> [Dataset extract]:
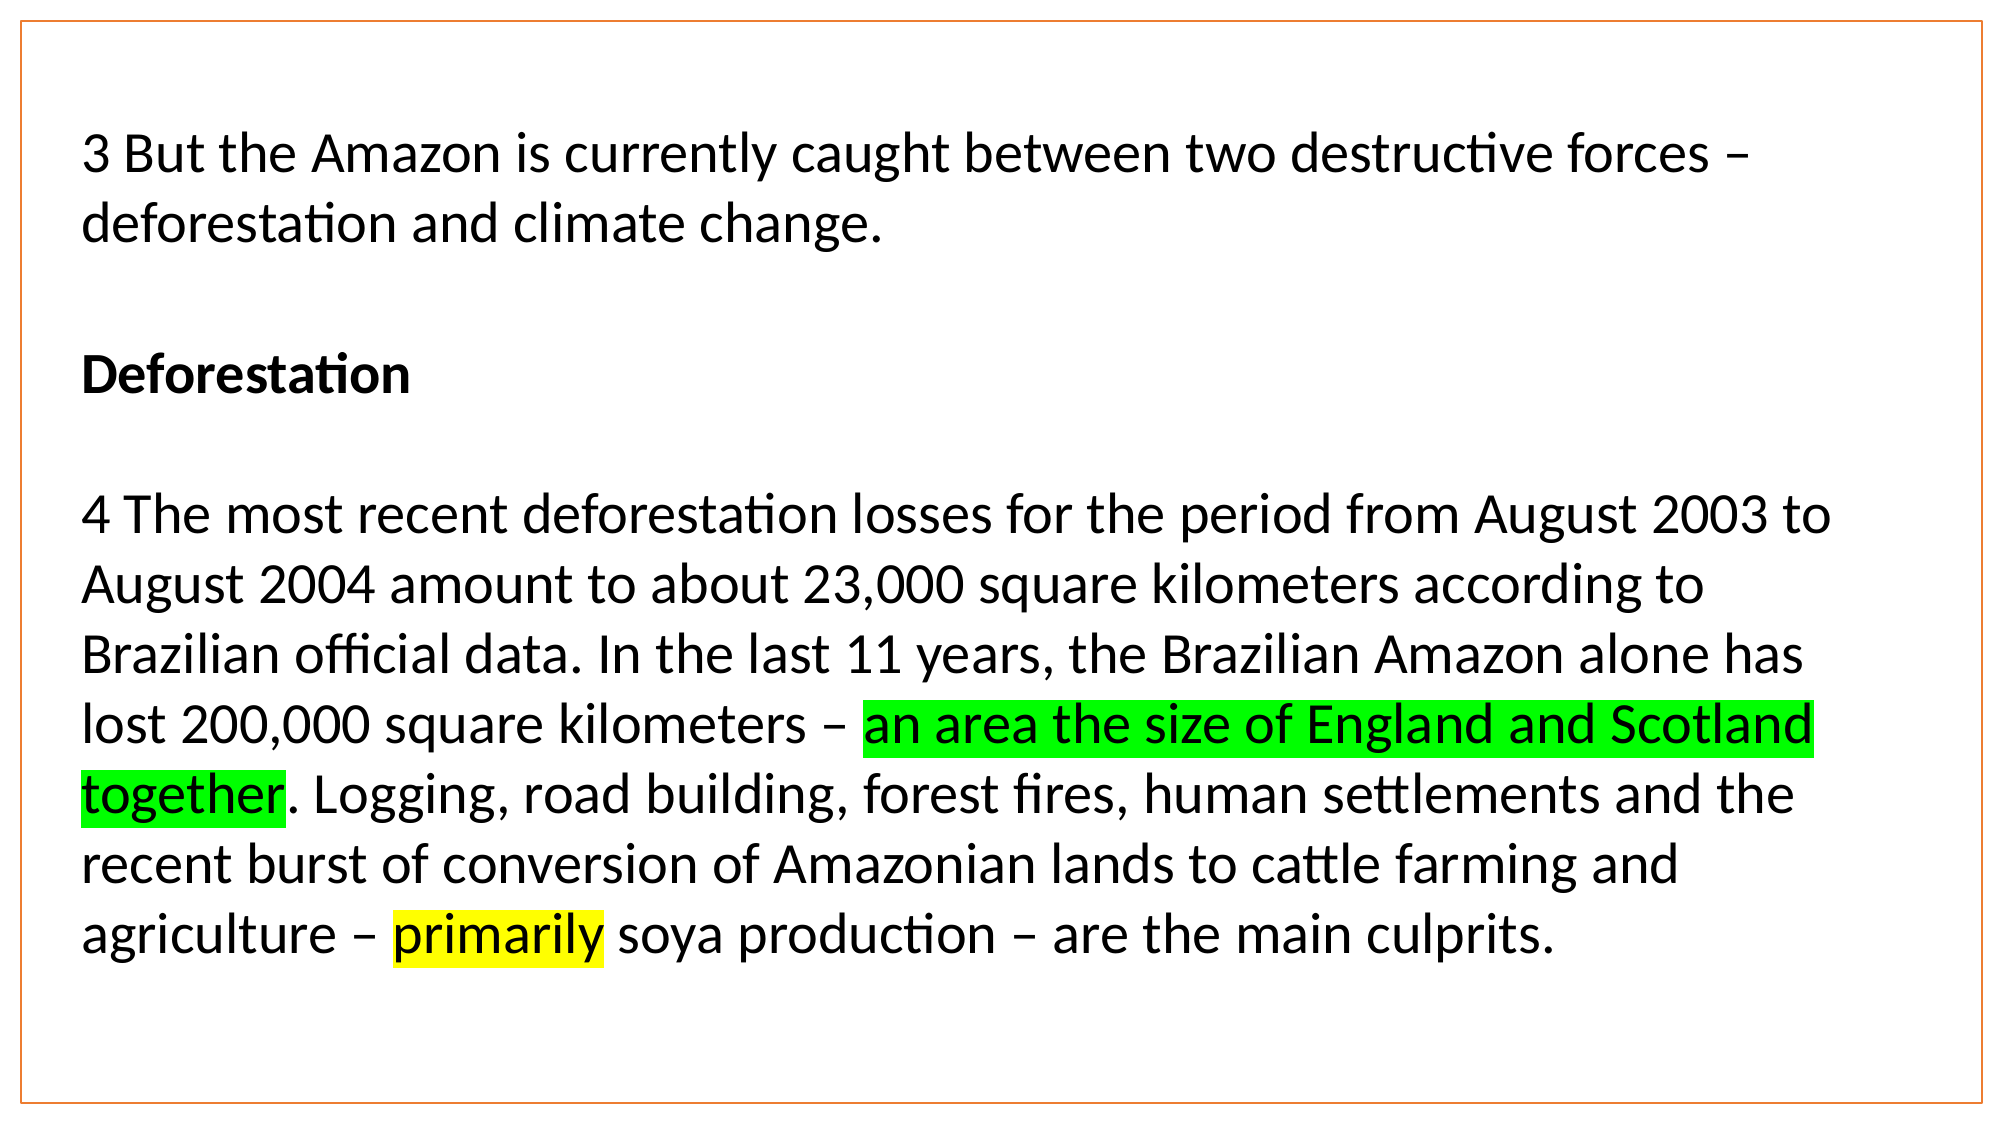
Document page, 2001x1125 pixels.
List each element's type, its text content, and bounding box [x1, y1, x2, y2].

text_box [20, 20, 1983, 1104]
text_box 3 But the Amazon is currently caught between two destructive forces – deforestation and climate change. [66, 106, 1937, 262]
text_box Deforestation 4 The most recent deforestation losses for the period from August 2003 to August 2004 amount to about 23,000 square kilometers according to Brazilian official data. In the last 11 years, the Brazilian Amazon alone has lost 200,000 square kilometers – an area the size of England and Scotland together. Logging, road building, forest fires, human settlements and the recent burst of conversion of Amazonian lands to cattle farming and agriculture – primarily soya production – are the main culprits. [66, 327, 1913, 973]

> [What this task involves]:
Your task is a word-for-word transcription of the entries, leaving out all pictures.

> [Result for this exercise]:
Document page, 2001x1125 pixels.
List each element's type, its text content, and bounding box [x1, y1, x2, y2].

text_box [20, 20, 1983, 1104]
text_box 3 But the Amazon is currently caught between two destructive forces – deforestation and climate change. [66, 106, 1937, 262]
text_box Deforestation 4 The most recent deforestation losses for the period from August 2003 to August 2004 amount to about 23,000 square kilometers according to Brazilian official data. In the last 11 years, the Brazilian Amazon alone has lost 200,000 square kilometers – an area the size of England and Scotland together. Logging, road building, forest fires, human settlements and the recent burst of conversion of Amazonian lands to cattle farming and agriculture – primarily soya production – are the main culprits. [66, 327, 1913, 973]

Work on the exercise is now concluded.